• [TASK TO COMPLETE]: From the entries below, give the number of lines where the word "second" occurs, and nothing else.

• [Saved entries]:
───

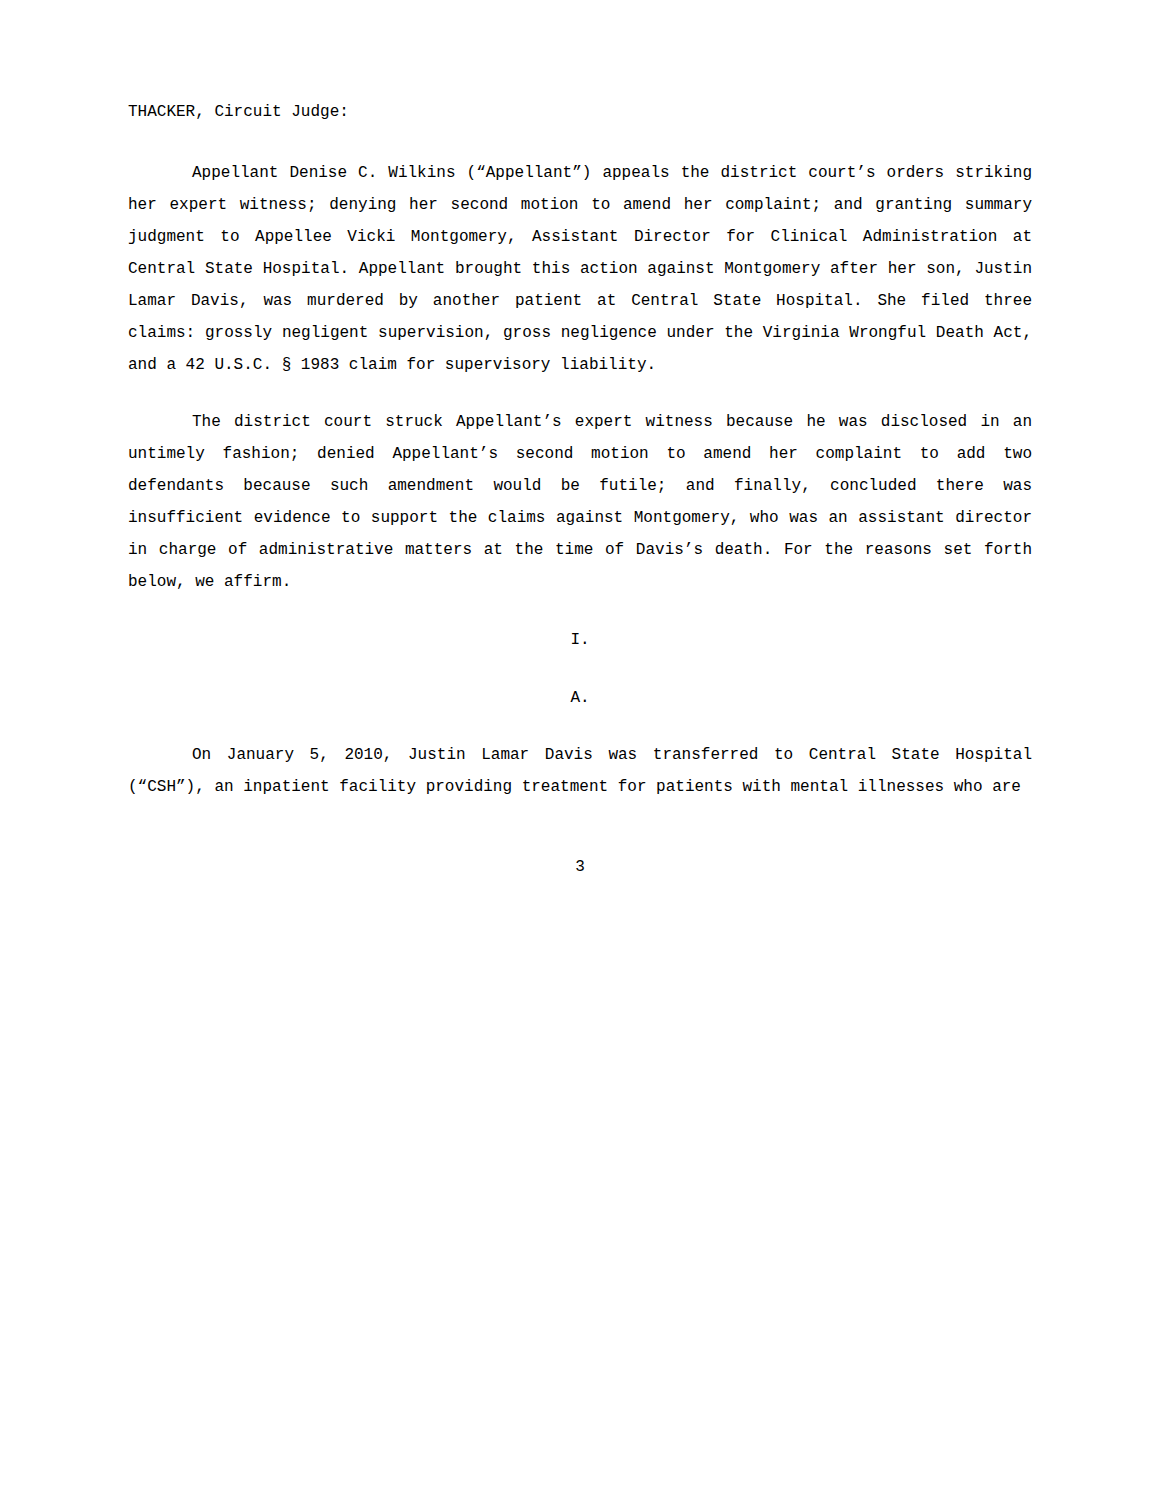THACKER, Circuit Judge:
Appellant Denise C. Wilkins (“Appellant”) appeals the district court’s orders striking her expert witness; denying her second motion to amend her complaint; and granting summary judgment to Appellee Vicki Montgomery, Assistant Director for Clinical Administration at Central State Hospital. Appellant brought this action against Montgomery after her son, Justin Lamar Davis, was murdered by another patient at Central State Hospital. She filed three claims: grossly negligent supervision, gross negligence under the Virginia Wrongful Death Act, and a 42 U.S.C. § 1983 claim for supervisory liability.
The district court struck Appellant’s expert witness because he was disclosed in an untimely fashion; denied Appellant’s second motion to amend her complaint to add two defendants because such amendment would be futile; and finally, concluded there was insufficient evidence to support the claims against Montgomery, who was an assistant director in charge of administrative matters at the time of Davis’s death. For the reasons set forth below, we affirm.
I.
A.
On January 5, 2010, Justin Lamar Davis was transferred to Central State Hospital (“CSH”), an inpatient facility providing treatment for patients with mental illnesses who are
3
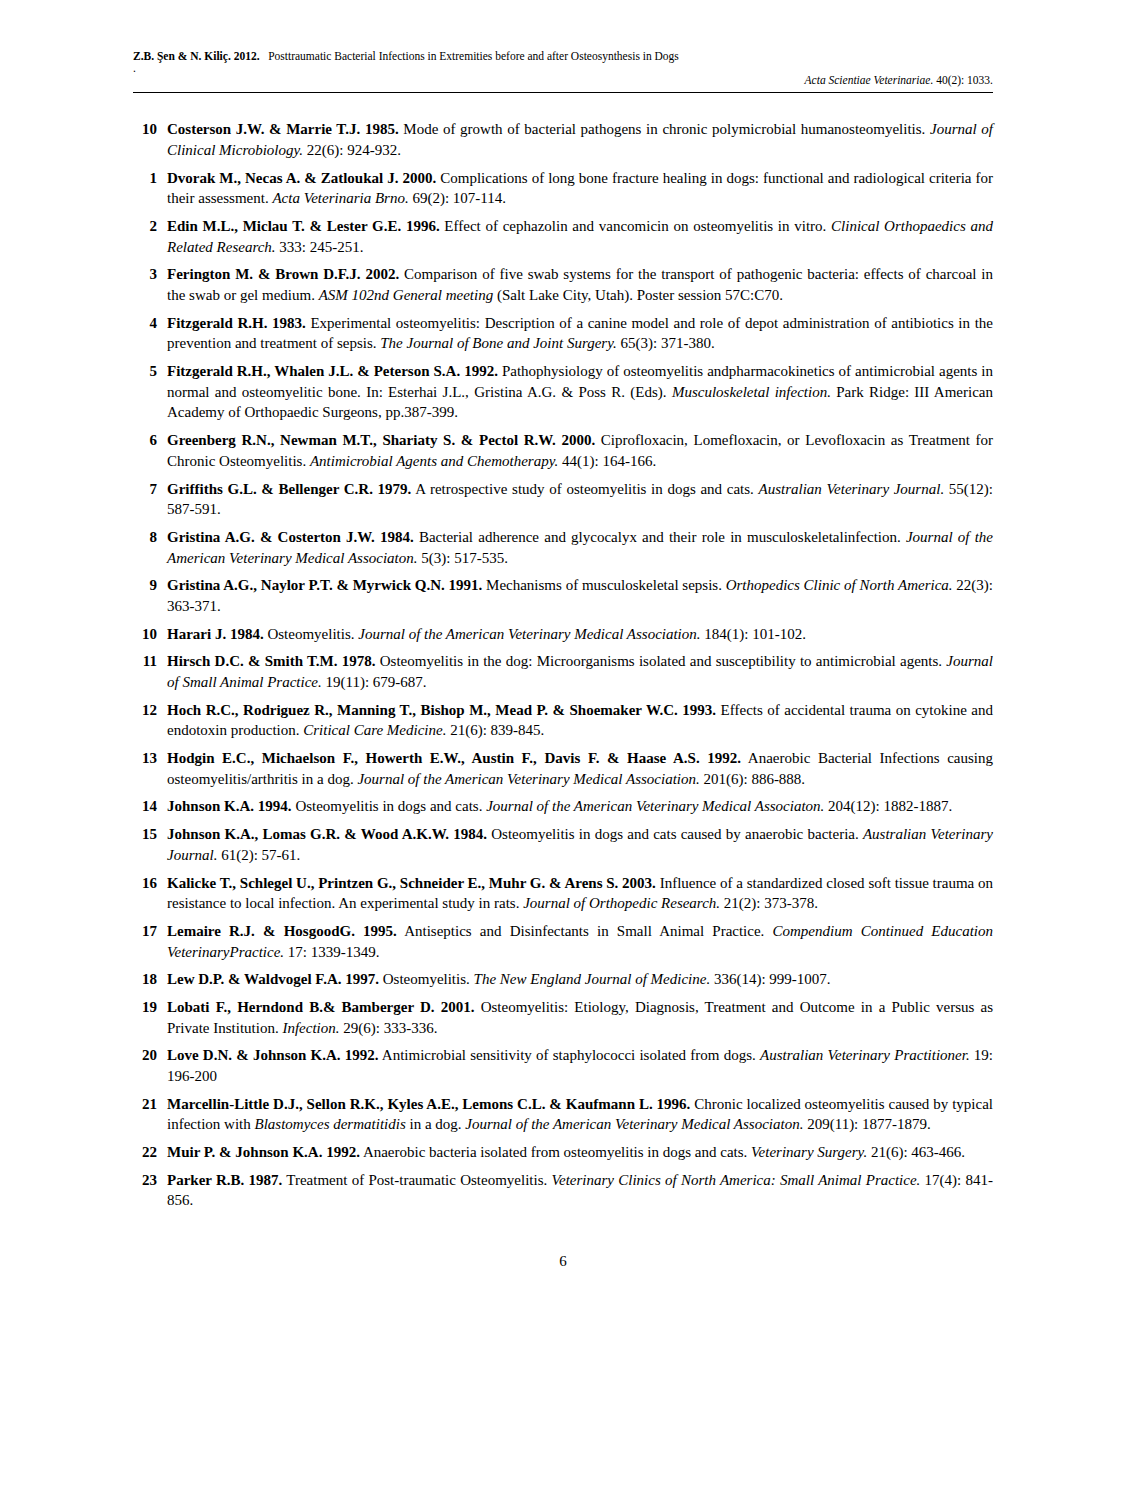Z.B. Şen & N. Kiliç. 2012. Posttraumatic Bacterial Infections in Extremities before and after Osteosynthesis in Dogs . Acta Scientiae Veterinariae. 40(2): 1033.
Costerson J.W. & Marrie T.J. 1985. Mode of growth of bacterial pathogens in chronic polymicrobial humanosteomyelitis. Journal of Clinical Microbiology. 22(6): 924-932.
Dvorak M., Necas A. & Zatloukal J. 2000. Complications of long bone fracture healing in dogs: functional and radiological criteria for their assessment. Acta Veterinaria Brno. 69(2): 107-114.
Edin M.L., Miclau T. & Lester G.E. 1996. Effect of cephazolin and vancomicin on osteomyelitis in vitro. Clinical Orthopaedics and Related Research. 333: 245-251.
Ferington M. & Brown D.F.J. 2002. Comparison of five swab systems for the transport of pathogenic bacteria: effects of charcoal in the swab or gel medium. ASM 102nd General meeting (Salt Lake City, Utah). Poster session 57C:C70.
Fitzgerald R.H. 1983. Experimental osteomyelitis: Description of a canine model and role of depot administration of antibiotics in the prevention and treatment of sepsis. The Journal of Bone and Joint Surgery. 65(3): 371-380.
Fitzgerald R.H., Whalen J.L. & Peterson S.A. 1992. Pathophysiology of osteomyelitis andpharmacokinetics of antimicrobial agents in normal and osteomyelitic bone. In: Esterhai J.L., Gristina A.G. & Poss R. (Eds). Musculoskeletal infection. Park Ridge: III American Academy of Orthopaedic Surgeons, pp.387-399.
Greenberg R.N., Newman M.T., Shariaty S. & Pectol R.W. 2000. Ciprofloxacin, Lomefloxacin, or Levofloxacin as Treatment for Chronic Osteomyelitis. Antimicrobial Agents and Chemotherapy. 44(1): 164-166.
Griffiths G.L. & Bellenger C.R. 1979. A retrospective study of osteomyelitis in dogs and cats. Australian Veterinary Journal. 55(12): 587-591.
Gristina A.G. & Costerton J.W. 1984. Bacterial adherence and glycocalyx and their role in musculoskeletalinfection. Journal of the American Veterinary Medical Associaton. 5(3): 517-535.
Gristina A.G., Naylor P.T. & Myrwick Q.N. 1991. Mechanisms of musculoskeletal sepsis. Orthopedics Clinic of North America. 22(3): 363-371.
Harari J. 1984. Osteomyelitis. Journal of the American Veterinary Medical Association. 184(1): 101-102.
Hirsch D.C. & Smith T.M. 1978. Osteomyelitis in the dog: Microorganisms isolated and susceptibility to antimicrobial agents. Journal of Small Animal Practice. 19(11): 679-687.
Hoch R.C., Rodriguez R., Manning T., Bishop M., Mead P. & Shoemaker W.C. 1993. Effects of accidental trauma on cytokine and endotoxin production. Critical Care Medicine. 21(6): 839-845.
Hodgin E.C., Michaelson F., Howerth E.W., Austin F., Davis F. & Haase A.S. 1992. Anaerobic Bacterial Infections causing osteomyelitis/arthritis in a dog. Journal of the American Veterinary Medical Association. 201(6): 886-888.
Johnson K.A. 1994. Osteomyelitis in dogs and cats. Journal of the American Veterinary Medical Associaton. 204(12): 1882-1887.
Johnson K.A., Lomas G.R. & Wood A.K.W. 1984. Osteomyelitis in dogs and cats caused by anaerobic bacteria. Australian Veterinary Journal. 61(2): 57-61.
Kalicke T., Schlegel U., Printzen G., Schneider E., Muhr G. & Arens S. 2003. Influence of a standardized closed soft tissue trauma on resistance to local infection. An experimental study in rats. Journal of Orthopedic Research. 21(2): 373-378.
Lemaire R.J. & HosgoodG. 1995. Antiseptics and Disinfectants in Small Animal Practice. Compendium Continued Education VeterinaryPractice. 17: 1339-1349.
Lew D.P. & Waldvogel F.A. 1997. Osteomyelitis. The New England Journal of Medicine. 336(14): 999-1007.
Lobati F., Herndond B.& Bamberger D. 2001. Osteomyelitis: Etiology, Diagnosis, Treatment and Outcome in a Public versus as Private Institution. Infection. 29(6): 333-336.
Love D.N. & Johnson K.A. 1992. Antimicrobial sensitivity of staphylococci isolated from dogs. Australian Veterinary Practitioner. 19: 196-200
Marcellin-Little D.J., Sellon R.K., Kyles A.E., Lemons C.L. & Kaufmann L. 1996. Chronic localized osteomyelitis caused by typical infection with Blastomyces dermatitidis in a dog. Journal of the American Veterinary Medical Associaton. 209(11): 1877-1879.
Muir P. & Johnson K.A. 1992. Anaerobic bacteria isolated from osteomyelitis in dogs and cats. Veterinary Surgery. 21(6): 463-466.
Parker R.B. 1987. Treatment of Post-traumatic Osteomyelitis. Veterinary Clinics of North America: Small Animal Practice. 17(4): 841-856.
6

───

• [RESULT OF THIS TASK]: 2